DIRECTIONS:
1 > Rewrite the paragraph of the film review that begins "Jurassic Park parlayed" in a shorter form, keeping its main facts.
2 > From the film review, copy out the passage between "Jurassic Park parlayed" and "a T-Rex attack.", inclusive.
3 > According to the film review, who plays Ian Malcolm's daughter, Kelly?

TEXT PROVIDED: Begin

Jurassic Park parlayed Steven Spielberg’s paternal hang-ups into Alan Grant, the crabby paleontologist made into a reluctant protector of the film’s two children. However ham-fisted the arc may be, it was logical and presented as a tidy character arc that suggested more to the character’s journey than just survival. But, of course anyone who saw the film gravitated more toward the magnetic charisma of Ian Malcolm, the “rock star mathematician” played with unrepentant sexual charm by Jeff Goldblum. Malcolm’s bad-boy intellectual provided a foil for Grant and the other characters in the film in his affable smugness, managing to revel in his correct predictions of disaster even as he bleeds out from a T-Rex attack.
The character completely stole the film from everyone who wasn’t a T. Rex or velociraptor, so it’s only natural that a sequel would focus on him. But what makes The Lost World one of the most misguided features in Spielberg’s oeuvre is the decision to shackle Malcolm, without warning or explanation, to the director’s pet themes of absentee fatherhood and accepted responsibility. This has the effect of neutering Malcolm’s best features and of completely reversing his character for the sake of a plot that can remotely justify sending him back into a thicket of dinosaurs. Prompted to go to the park’s back-up island when his paleontologist girlfriend Sarah Harding (Julianne Moore) heads there to document dinosaurs surviving without human oversight, Ian takes a team to Isla Nublar to retrieve her, only to find that his semi-estranged teenage daughter, Kelly (Vanessa Lee Chester), has stowed away to join him.

TEXT PROVIDED: End
AVAILABLE DATA: Begin

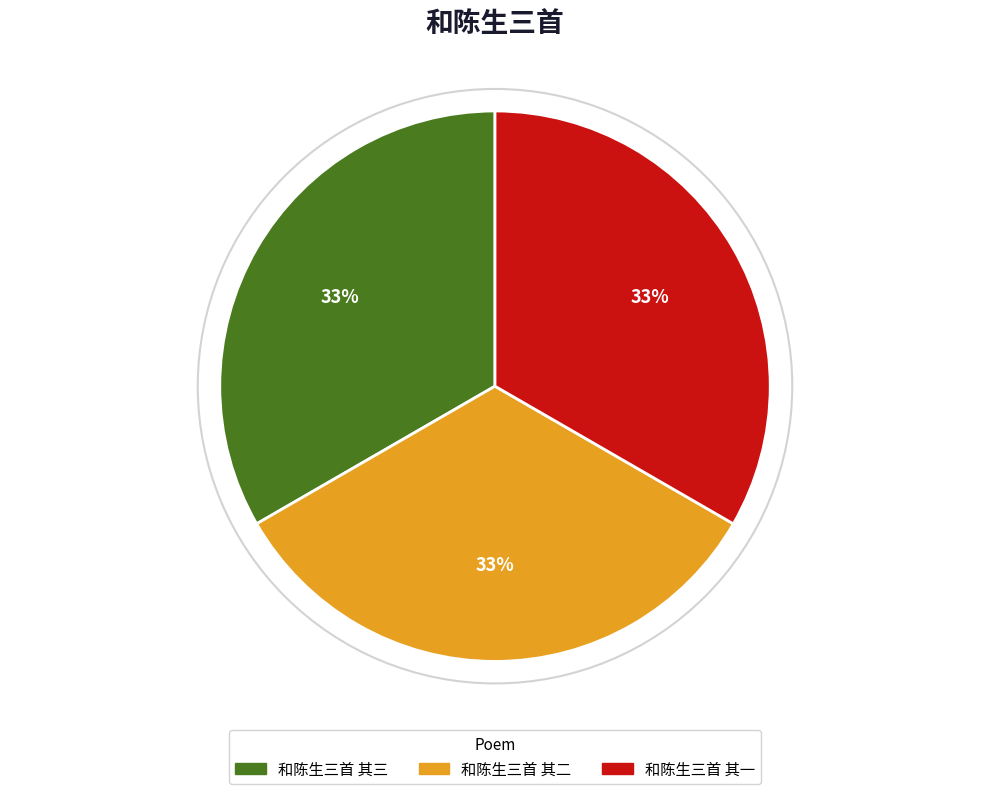

The 和陈生三首 其一 slice represents 23% of the pie. True or false?

False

AVAILABLE DATA: End

SOLUTION SET:
1 > Jurassic Park turned Steven Spielberg's paternal hang-ups into Alan Grant, a crabby paleontologist who becomes the reluctant protector of two children. That arc was heavy-handed but logical and tidy. Still, audiences were drawn more to Ian Malcolm, the charismatic "rock star mathematician" played by Jeff Goldblum. His smug, affable bad-boy intellectual served as a foil to the other characters and relished being right about disaster even while bleeding from a T-Rex attack.

2 >
Jurassic Park parlayed Steven Spielberg’s paternal hang-ups into Alan Grant, the crabby paleontologist made into a reluctant protector of the film’s two children. However ham-fisted the arc may be, it was logical and presented as a tidy character arc that suggested more to the character’s journey than just survival. But, of course anyone who saw the film gravitated more toward the magnetic charisma of Ian Malcolm, the “rock star mathematician” played with unrepentant sexual charm by Jeff Goldblum. Malcolm’s bad-boy intellectual provided a foil for Grant and the other characters in the film in his affable smugness, managing to revel in his correct predictions of disaster even as he bleeds out from a T-Rex attack.

3 > Vanessa Lee Chester